Wednesday, February 5, 2020

Drop Ratios


After 2001, some people began experiencing falling happiness and life expectancy in my Timelines simulation (“Green”) that best matches our history. Starting in 2012, both of those variables were zero for a growing number of people whose part of the population was essentially living the rest of their lives without being replaced by children. The rest were still growing toward the peak that they had left. These conditions are identified in the following example as ranges of “action phases” that are derived from the ratio of unused resources to resources used to meet people’s basic needs.


ABOVE: Distributions of population, happiness, and life expectancy as functions of action phase at the beginning of 2020. Three ranges of phase identify trends in happiness and life expectancy: Growing (phases 1-5), Falling (phase 6), and Dying (phase 7). In this example, 16% of the population is growing, 35% (51% minus 16%) is falling, and 49% (100% minus 51%) is dying.

The conditions can be further reduced to “drop ratios” that compare the amount of people falling and dying to the amount of people growing. These are defined in the following graph, which projects how they change over time. Note that historical data is used for years through 2014 (where a “year” corresponds to the middle of the calendar year), and every year after that is a projection.


Drop Ratio 1 is the raw drop ratio, is now more than five, and is projected reach nearly eight before the total population is projected to peak and then decrease. It notably decreased just once, in 2009, corresponding to the global recession in that year, but has increased every year since then.

To the extent that people’s motivations might track with their membership in these phase ranges, it is conceivable that the people in the falling range might be split between siding with those who are growing and those who are dying. Drop Ratio 2 assumes an even split between the two.  

The following graph shows the drop ratios as functions of world phase (the phase for the world as a whole). Also shown is the fraction of the population that is falling and dying, which begins at phase 5. For reference, the world phase at the end of this month will be 5.8. 





Monday, February 3, 2020

Social Cohesiveness

The differences in experiences between people in a group can provide some insight into the cohesiveness of the group as a society, which recently has appeared to be decreasing. Action phases provide a measure of those differences, which correspond to different ranges of global variables that can be loosely associated with roles and experiences in the manipulation and distribution of resources throughout the population. The total range of phases has tended to expand throughout history, as shown below for the simulation “Green.” 

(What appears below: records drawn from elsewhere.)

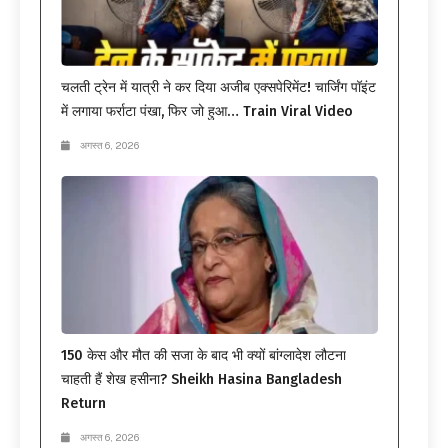
चलती ट्रेन में यात्री ने कर दिया अजीब एक्सपेरिमेंट! चार्जिंग पॉइंट
में लगाया फर्राटा पंखा, फिर जो हुआ… Train Viral Video
अगस्त 6, 2026
150 केस और मौत की सजा के बाद भी क्यों बांग्लादेश लौटना
चाहती हैं शेख हसीना? Sheikh Hasina Bangladesh
Return
अगस्त 6, 2026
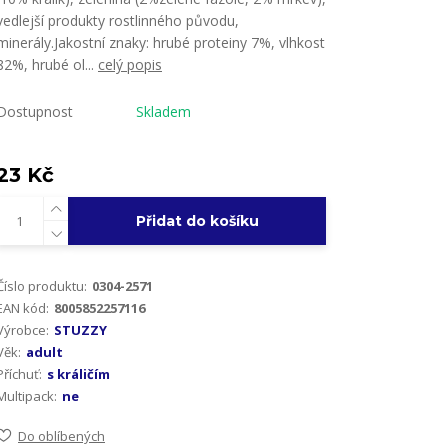
vedlejší produkty rostlinného původu,
minerály.Jakostní znaky: hrubé proteiny 7%, vlhkost
82%, hrubé ol...
celý popis
Dostupnost
Skladem
23 Kč
Přidat do košíku
Číslo produktu:
0304-2571
EAN kód:
8005852257116
Výrobce:
STUZZY
Věk:
adult
Příchuť:
s králičím
Multipack:
ne
Do oblíbených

If the world of this simulation as a whole was experienced by a single person, that person would follow the World phase trajectory in the graphs. This is considerably different from the average person (the green line marking the 50% trajectory) and the person with the highest phase (the red line). Those people in the 10% with the lowest phases are the most different from the rest of the population, now occupying five of the seven phases where people can be found.

Global variables projected for the end of this month are shown below for the range of phases as it will exist then. The obvious phases people would want to occupy are 4 and 6 based on life expectancy and happiness, but the expansion of the range of phases caused by the reduction of unconsumed resources is forcing everyone higher - toward the dropping population that follows a maximum phase of 8 and a world phase of 6. The graph shows half the population above phase 7, with no happiness or life expectancy (for children born in that group), which will surely be a major event for the simulated world it inhabits.


To the extent that the simulation coincides with our real world on which it is historically based, the changes in life expectancy and population growth will be observable here on a global scale, although individual nations will vary based on their resources, consumption, and interactions with each other. 

With so much at stake, it would be unsurprising see social fragmentation of the population into three groups: the one-sixth of the population that benefits from increasing consumption; the half that is being driven toward death; and the remaining one-third that is suffering catastrophic loss of happiness and life expectancy. Such fragmentation would have a strong economic component, since the one-sixth that wants more consumption owns four-fifths of the world’s wealth, and that wealth tends to increase with consumption.